Transmission of infectious diseases en route to habitat hotspots

Abstract

Background: The spread of infectious diseases in wildlife populations is influenced by patterns of between-host contacts. Habitat "hotspots"--places attracting a large numbers of individuals or social groups--can significantly alter contact patterns and, hence, disease propagation. Research on the importance of habitat hotspots in wildlife epidemiology has primarily focused on how inter-individual contacts occurring at the hotspot itself increase disease transmission. However, in territorial animals, epidemiologically important contacts may primarily occur as animals cross through territories of conspecifics en route to habitat hotspots. So far, the phenomenon has received little attention. Here, we investigate the importance of these contacts in the case where infectious individuals keep visiting the hotspots and in the case where these individuals are not able to travel to the hotspot any more.
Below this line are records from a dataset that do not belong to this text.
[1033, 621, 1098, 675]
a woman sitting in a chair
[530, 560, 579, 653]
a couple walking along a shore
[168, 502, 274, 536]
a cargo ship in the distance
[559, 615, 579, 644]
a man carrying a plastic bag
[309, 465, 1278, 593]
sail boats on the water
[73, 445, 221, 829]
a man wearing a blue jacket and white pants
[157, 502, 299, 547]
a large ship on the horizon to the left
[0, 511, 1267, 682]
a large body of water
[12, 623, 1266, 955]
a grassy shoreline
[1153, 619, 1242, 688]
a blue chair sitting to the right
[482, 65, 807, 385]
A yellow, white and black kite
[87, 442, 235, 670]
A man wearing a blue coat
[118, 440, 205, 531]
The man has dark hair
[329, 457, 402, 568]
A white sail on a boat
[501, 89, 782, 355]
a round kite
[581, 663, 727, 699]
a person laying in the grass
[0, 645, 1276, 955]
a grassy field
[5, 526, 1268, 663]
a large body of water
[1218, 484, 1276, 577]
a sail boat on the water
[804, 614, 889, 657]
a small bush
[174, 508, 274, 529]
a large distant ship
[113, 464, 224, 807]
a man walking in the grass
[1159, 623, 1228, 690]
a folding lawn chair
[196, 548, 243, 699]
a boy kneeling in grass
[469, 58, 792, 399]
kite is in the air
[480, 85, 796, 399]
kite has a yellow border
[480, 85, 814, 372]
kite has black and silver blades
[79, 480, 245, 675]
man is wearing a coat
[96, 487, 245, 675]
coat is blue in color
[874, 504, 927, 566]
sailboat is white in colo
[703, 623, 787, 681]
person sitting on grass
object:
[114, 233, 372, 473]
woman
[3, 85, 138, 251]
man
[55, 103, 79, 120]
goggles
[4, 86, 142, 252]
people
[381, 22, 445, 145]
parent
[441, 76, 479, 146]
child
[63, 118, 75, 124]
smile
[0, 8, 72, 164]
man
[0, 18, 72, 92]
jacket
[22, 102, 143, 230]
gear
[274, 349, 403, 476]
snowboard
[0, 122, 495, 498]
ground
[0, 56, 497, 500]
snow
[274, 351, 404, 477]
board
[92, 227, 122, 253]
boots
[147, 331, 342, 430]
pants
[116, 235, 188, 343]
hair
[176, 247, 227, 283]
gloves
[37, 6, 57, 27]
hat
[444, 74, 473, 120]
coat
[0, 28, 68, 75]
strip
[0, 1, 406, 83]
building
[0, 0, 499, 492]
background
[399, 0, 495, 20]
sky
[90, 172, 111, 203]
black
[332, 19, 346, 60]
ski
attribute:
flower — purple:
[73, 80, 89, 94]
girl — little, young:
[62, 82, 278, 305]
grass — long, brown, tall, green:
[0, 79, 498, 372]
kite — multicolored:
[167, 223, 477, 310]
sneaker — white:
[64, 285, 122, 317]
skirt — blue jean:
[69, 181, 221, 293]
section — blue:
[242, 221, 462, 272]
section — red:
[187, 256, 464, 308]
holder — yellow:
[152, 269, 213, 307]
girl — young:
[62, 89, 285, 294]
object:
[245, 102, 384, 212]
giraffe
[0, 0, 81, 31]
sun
Methodology and principal findings: We developed a simulation epidemiological model to investigate both cases in a scenario when transmission at the hotspot does not occur. We find that (i) hotspots still exacerbate epidemics, (ii) when infectious individuals do not travel to the hotspot, the most vulnerable individuals are those residing at intermediate distances from the hotspot rather than nearby, and (iii) the epidemiological vulnerability of a population is the highest when the number of hotspots is intermediate.

Conclusions and significance: By altering animal movements in their vicinity, habitat hotspots can thus strongly increase the spread of infectious diseases, even when disease transmission does not occur at the hotspot itself. Interestingly, when animals only visit the nearest hotspot, creating additional artificial hotspots, rather than reducing their number, may be an efficient disease control measure.

Figure 1. Model schematic.

The hotspot is located at the center of a 51×51 lattice. All other cells correspond to a group's territory. Groups with at least one infected individual are considered infected, indicated in dark grey. A 9×9 section of the lattice depicts the SIR transmission dynamics among individuals that are either in the same group or neighbouring groups (bottom). Groups follow Biased Random Walks (BRW) during their daylong trips to the hotspot (top right). Transmission is possible between a travelling group and the groups residing in cells traversed en route to the hotspot.

Figure 2. Influence of multiple model parameters on attack rate, when infected groups do not travel (Sick-stay model).

The fraction of groups infected increases with the hotspot radius of attraction, but varies with the traveler-resident transmission probability P_T (four lines in each graph), within-group transmission probability P_w (three different columns of graphs), and between-neighbour transmission probability P_B (four different rows of graphs). Each value is based on 1000 simulations in which disease was introduced randomly in one of the eigth groups adjacent to the hotspot.

Figure 3. Attack rate decreases with the distance between the hotspot and point of disease introduction.

Sick-stay model (solid lines) and Sick-travel model (dashed lines) are compared for different values of the hotspot radius of attraction (R). Each graph presents a different value of the traveler-resident transmission rate (P_T). Each value is averaged over 1000 stochastic simulations, assuming P_B = 8e-04 and P_w = 0.06.

Figure 4. Probability of infection depends on distance to hotspot.

The relationship is presented for different values of the hotspot radius of attraction (R) in Sick-stay model (left) and Sick-travel model (right). Vertical lines compare the probability of infection when there is no hotspot (R = 0) to the probability of infection when there is a hotspot (R>0), for groups residing beyond the radius of attraction (distance to hotspot greater than R). This quantifies the indirect epidemiological impact of the hotpot on groups that never travel themselves or encounter travelers en route to the hotspot. Black arrows show the analytical prediction of the most vulnerable group to disease for R = 10, 20 and 30 respectively. Parameter values are P_B = 8e-04, P_T = 0.001 and P_w = 0.06. Each value is based on 1000 stochastic simulations in which disease was introduced randomly in one of the eight groups adjacent to the hotspot. Results for other parameter values are shown in Fig. S2 and S3.

Figure 5. Number of hotspots.

Each line graphs the change in attack rate as a function of the number of hotspots, for a different value of P_B (from 4e-04 to 16e-04). Results are presented for hotspots ranging from 1–100 (left) and 1–500 (right) in the Sick-stay model (top) and the Sick-travel model (bottom). Each value is averaged over 1000 stochastic simulations assuming R = 30, P_w = 0.06, P_T = 4e-04. Each hotspot was located randomly in the population, and disease was introduced into the group ranging in the middle of the habitat.